Today, cheesecakes still have a wheat base, but it usually comes in the form of smashed digestive biscuits (Graham crackers) mixed with melted butter, rather than a pastry case. Some cheesecakes are baked, some are chilled. Some are savoury, but most are sweet.
All around the world, nations have their own way of doing it….
The Italians use ricotta cheese (made from sheep milk whey), the French Neufchatel – a soft, grainy-textured, slightly crumbly cheese that has an edible white rind and smells, and tastes, of mushrooms. The Greeks like mizithra (a Cretan soft cheese made from sheep or goat milk whey) or feta – a crumbly cheese made from goat or sheep milk whey.
The Germans prefer cottage cheese (a soft, moist and lumpy cheese made from curds and whey), while the Japanese add cornflour (cornstarch) and beaten egg whites to cream cheese to make a more soufflé-like dessert.
The Americans use cream cheese, a product accidentally discovered in 1872 by William Lawrence, a Chester, New York dairy farmer who was attempting to make his own version of Neufchatel. Soon after, another farmer from South Edmeston, NY produced a much smoother version. By 1875, Philadelphia cheese was on the market and still is now.
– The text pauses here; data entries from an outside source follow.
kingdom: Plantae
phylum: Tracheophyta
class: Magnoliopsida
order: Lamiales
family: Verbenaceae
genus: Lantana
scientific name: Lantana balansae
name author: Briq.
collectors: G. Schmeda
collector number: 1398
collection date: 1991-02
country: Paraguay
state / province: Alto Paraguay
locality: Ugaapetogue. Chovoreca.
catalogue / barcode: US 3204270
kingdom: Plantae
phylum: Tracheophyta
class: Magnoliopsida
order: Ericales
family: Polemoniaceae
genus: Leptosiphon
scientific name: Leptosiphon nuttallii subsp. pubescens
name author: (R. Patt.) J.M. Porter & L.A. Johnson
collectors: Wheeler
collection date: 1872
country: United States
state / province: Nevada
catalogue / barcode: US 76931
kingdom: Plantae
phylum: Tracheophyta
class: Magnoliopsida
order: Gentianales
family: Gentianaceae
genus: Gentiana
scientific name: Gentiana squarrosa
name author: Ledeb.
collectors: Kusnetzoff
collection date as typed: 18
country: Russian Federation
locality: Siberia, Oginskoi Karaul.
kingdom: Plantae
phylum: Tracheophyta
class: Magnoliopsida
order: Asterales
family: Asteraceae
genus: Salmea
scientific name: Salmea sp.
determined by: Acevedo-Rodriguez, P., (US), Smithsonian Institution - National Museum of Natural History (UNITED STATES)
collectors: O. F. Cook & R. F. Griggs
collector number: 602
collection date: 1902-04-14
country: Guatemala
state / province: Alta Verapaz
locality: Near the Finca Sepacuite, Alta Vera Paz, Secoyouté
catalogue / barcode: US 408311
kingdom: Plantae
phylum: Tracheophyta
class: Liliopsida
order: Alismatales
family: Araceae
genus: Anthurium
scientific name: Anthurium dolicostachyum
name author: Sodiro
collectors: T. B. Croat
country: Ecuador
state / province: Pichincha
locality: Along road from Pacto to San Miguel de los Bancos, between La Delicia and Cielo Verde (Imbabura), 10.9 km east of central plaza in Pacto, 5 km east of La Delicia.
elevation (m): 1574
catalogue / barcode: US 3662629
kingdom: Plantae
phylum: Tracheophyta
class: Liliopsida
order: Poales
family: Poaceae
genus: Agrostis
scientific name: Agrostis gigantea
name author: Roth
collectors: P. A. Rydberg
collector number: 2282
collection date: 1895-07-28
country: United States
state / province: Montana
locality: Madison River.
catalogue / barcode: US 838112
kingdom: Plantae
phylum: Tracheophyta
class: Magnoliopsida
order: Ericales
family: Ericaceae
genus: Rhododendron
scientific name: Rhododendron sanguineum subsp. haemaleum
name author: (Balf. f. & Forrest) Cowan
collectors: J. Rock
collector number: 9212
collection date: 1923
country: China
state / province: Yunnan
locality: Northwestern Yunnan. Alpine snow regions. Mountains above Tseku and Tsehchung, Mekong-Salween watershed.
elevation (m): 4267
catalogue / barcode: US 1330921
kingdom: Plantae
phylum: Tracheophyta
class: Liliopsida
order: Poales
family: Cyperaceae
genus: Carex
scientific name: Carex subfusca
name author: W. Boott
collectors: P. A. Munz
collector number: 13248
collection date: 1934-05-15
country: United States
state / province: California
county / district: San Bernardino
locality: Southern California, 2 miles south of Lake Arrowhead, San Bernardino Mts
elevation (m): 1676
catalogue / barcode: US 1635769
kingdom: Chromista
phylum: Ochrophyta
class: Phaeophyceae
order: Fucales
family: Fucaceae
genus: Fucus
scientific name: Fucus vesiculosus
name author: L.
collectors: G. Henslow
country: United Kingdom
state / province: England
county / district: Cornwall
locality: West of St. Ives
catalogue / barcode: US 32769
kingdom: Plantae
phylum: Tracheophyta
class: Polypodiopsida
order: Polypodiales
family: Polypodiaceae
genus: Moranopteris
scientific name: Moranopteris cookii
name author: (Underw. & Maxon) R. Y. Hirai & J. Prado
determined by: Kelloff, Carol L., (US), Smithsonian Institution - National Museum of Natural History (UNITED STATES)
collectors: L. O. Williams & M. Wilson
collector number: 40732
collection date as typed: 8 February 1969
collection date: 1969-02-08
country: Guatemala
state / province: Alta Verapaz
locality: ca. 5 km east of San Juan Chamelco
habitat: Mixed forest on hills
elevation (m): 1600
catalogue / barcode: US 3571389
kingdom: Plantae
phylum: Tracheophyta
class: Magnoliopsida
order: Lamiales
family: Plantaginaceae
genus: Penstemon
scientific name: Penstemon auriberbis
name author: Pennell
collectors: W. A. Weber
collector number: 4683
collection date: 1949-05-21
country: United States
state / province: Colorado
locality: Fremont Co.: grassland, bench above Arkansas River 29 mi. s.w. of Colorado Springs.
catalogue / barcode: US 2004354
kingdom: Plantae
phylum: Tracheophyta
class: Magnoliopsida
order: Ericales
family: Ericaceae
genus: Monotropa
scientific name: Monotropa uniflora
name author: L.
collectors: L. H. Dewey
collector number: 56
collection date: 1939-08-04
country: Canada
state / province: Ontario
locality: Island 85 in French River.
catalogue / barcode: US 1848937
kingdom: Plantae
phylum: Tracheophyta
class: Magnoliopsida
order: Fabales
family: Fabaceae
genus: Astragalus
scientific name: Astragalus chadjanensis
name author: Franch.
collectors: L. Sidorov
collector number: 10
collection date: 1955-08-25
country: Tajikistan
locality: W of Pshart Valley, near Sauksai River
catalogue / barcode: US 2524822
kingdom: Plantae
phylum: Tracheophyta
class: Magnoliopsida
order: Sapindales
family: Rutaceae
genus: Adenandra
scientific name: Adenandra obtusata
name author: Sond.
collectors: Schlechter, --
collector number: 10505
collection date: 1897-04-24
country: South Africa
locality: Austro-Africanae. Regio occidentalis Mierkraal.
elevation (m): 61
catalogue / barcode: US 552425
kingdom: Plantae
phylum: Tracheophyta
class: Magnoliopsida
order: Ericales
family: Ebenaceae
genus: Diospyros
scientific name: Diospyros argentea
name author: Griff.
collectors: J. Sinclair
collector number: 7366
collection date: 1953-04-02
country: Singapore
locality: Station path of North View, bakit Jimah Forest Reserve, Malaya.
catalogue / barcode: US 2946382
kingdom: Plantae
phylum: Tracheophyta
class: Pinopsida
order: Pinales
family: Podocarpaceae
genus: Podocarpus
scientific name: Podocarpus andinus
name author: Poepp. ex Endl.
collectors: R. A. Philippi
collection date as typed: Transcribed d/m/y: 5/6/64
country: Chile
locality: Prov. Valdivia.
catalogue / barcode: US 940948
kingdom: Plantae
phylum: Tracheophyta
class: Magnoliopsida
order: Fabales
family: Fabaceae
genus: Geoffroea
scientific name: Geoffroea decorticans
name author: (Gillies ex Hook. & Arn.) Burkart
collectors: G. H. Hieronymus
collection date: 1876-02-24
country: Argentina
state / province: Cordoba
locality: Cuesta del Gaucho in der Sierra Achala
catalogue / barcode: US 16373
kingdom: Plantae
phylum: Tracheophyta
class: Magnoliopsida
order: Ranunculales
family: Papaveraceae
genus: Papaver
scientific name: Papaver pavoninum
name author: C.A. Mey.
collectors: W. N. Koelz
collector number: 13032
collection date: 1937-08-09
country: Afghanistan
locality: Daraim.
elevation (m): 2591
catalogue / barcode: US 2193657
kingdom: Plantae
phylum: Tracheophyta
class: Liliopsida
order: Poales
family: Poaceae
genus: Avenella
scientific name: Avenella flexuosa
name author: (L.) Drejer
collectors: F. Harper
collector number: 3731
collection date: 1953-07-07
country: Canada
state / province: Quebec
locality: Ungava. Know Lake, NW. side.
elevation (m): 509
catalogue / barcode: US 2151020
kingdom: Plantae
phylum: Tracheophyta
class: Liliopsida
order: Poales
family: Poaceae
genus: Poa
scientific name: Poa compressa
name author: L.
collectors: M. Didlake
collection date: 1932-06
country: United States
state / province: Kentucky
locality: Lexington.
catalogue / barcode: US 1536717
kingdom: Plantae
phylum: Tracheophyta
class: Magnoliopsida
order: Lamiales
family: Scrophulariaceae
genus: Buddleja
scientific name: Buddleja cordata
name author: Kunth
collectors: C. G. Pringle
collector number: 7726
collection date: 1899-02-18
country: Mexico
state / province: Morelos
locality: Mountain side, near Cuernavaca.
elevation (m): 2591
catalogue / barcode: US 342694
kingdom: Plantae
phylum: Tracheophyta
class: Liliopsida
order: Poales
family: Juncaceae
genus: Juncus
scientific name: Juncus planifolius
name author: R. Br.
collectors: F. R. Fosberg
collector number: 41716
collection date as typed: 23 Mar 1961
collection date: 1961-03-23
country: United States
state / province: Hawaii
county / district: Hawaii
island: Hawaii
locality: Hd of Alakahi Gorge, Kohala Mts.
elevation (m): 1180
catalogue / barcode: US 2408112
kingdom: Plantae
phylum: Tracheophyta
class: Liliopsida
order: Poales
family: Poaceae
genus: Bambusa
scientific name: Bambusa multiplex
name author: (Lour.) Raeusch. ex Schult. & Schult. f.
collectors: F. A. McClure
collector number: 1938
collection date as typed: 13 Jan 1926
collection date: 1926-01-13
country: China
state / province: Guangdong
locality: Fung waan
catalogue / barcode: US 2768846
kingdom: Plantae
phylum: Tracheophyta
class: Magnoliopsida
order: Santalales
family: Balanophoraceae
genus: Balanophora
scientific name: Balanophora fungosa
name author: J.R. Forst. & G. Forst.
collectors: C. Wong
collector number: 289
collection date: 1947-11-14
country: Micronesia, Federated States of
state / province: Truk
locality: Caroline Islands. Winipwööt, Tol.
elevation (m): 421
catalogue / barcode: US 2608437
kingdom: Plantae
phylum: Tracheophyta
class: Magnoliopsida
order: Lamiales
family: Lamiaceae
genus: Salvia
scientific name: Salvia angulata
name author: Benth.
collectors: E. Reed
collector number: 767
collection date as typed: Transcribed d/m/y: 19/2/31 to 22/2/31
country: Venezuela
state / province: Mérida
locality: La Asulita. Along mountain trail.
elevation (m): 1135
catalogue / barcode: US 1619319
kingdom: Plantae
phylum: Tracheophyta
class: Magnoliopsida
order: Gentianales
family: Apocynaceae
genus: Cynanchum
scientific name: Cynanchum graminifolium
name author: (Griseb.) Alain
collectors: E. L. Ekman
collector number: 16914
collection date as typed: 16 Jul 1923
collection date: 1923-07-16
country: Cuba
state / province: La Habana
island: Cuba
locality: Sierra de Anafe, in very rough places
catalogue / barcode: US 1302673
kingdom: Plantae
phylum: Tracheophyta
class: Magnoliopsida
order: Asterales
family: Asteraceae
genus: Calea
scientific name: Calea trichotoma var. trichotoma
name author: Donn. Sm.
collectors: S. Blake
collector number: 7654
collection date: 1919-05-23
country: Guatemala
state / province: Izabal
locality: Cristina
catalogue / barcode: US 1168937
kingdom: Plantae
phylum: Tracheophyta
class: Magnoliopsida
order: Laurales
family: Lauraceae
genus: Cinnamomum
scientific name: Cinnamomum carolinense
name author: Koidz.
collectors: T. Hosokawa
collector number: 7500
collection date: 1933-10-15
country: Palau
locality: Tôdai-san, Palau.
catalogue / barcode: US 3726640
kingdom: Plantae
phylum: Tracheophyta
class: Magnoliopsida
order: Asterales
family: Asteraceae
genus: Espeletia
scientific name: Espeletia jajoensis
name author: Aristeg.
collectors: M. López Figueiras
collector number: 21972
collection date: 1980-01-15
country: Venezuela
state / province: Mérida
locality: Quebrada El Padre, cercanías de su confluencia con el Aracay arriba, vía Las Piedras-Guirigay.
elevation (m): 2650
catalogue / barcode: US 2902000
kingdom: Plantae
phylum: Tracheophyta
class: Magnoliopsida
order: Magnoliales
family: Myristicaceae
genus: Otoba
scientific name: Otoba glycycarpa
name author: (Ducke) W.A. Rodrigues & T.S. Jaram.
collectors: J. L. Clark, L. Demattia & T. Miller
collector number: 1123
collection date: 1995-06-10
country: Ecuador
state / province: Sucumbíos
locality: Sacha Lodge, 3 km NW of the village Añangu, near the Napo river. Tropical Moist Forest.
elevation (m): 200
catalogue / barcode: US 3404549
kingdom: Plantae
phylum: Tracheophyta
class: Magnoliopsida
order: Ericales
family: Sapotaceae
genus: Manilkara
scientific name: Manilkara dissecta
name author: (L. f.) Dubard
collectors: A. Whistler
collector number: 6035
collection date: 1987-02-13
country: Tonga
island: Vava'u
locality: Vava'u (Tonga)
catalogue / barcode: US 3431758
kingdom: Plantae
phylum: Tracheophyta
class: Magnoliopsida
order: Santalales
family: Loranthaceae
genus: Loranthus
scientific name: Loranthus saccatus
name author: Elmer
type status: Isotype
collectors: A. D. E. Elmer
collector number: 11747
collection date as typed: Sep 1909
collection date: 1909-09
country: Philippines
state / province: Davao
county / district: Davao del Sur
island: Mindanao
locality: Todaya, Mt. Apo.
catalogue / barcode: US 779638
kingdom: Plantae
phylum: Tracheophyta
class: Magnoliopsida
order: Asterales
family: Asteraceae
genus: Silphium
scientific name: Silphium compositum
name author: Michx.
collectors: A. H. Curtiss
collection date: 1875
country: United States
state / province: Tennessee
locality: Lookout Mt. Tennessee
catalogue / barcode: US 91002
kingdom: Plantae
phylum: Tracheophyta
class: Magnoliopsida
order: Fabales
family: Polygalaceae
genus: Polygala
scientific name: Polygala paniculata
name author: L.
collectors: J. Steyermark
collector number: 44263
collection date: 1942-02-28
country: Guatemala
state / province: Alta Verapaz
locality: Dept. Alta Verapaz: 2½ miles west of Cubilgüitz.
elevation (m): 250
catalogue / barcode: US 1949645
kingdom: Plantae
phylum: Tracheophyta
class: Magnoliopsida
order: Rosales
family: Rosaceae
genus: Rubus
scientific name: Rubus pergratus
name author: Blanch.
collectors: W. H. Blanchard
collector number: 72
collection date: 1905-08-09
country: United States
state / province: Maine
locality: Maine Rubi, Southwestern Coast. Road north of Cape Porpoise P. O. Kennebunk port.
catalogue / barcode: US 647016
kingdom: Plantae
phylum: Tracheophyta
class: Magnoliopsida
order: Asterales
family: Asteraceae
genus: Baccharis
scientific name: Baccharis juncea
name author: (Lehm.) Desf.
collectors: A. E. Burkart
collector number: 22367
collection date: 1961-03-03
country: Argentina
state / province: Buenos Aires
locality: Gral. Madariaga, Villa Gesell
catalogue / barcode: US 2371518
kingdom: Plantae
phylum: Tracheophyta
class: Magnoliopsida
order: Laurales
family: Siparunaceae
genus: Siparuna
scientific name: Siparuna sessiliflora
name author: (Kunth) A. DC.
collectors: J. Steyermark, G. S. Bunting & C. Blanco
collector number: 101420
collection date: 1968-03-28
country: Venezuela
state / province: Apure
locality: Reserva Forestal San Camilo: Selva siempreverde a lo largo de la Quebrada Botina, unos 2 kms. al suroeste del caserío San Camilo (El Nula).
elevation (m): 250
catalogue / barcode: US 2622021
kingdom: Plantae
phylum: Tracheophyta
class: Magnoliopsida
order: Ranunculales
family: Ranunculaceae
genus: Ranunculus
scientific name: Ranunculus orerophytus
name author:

Along with ricotta cheese and Quark, it is the cheese most used to make modern cheesecake.
I suppose I cannot mention either New York or Philadelphia without also mentioning their world-renowned cheesecakes:
New York Cheesecake is served as it comes – no fruit or sauce. It was invented by a German/Jewish immigrant, Arnold Reuben, after he experimented with a recipe for a cheese pie that had been served to him during a dinner party. He added extra egg yolks to the mixture to give it its unique flavour.
Philadelphia Cheesecake is much more flamboyant and comes with fruit or chocolate toppings, or anything you like.
Everyone has their own favourite cheesecake and I’ve made many versions over the years. Personally, I prefer chilled cheesecakes with no sugar added to the base. I like Bailey’s or coffee cheesecake, but my favourite is a plain one with cherry compote (whole fruits in sugar syrup) on top.
There are hundreds of recipes for cheesecake and I probably have quite a few of them in my 262 cookbooks. (And, yes, I did count them because I knew you’d ask!) There are quite a few more in the two boxes of recipes I’ve ripped out of magazines to ‘sort out later’. I’ve curbed my habit of buying cookbooks just for one or two recipes that catch my eye, but I still haven’t stopped myself ripping them out of magazines. There’s so much there, I can’t find what I want most of the time.
My daughter bought me a couple of special notebooks with pages and pockets to either write recipes in or slip them into and maybe, one day, I’ll get around to doing it. I could put all the recipes on disc or onto a memory stick for when I’m ‘gone’, but my daughter knows which cookery books I use the most – the one I’ve been writing recipes in since 1976, Delia Smith’s 1977 ‘Book of Cakes’ (which has a cheesecake section) and the ancient book I used for Domestic Science back in my schooldays, which has no cheesecake recipes but does tell you how to make things like junket, jugged hare, calf’s foot jelly, pig’s head brawn and boiled sheep brains. (Not that I make any of those!)
Forgive me if I don’t give you the recipe for the rather spectacular lemon, strawberry and passion fruit baked cheesecake in the photo below.
It’s one I made years ago and I can’t lay my hands on it right now.
Hmm, not sure I believe Jackie can’t find that recipe, but will give her the benefit of the doubt!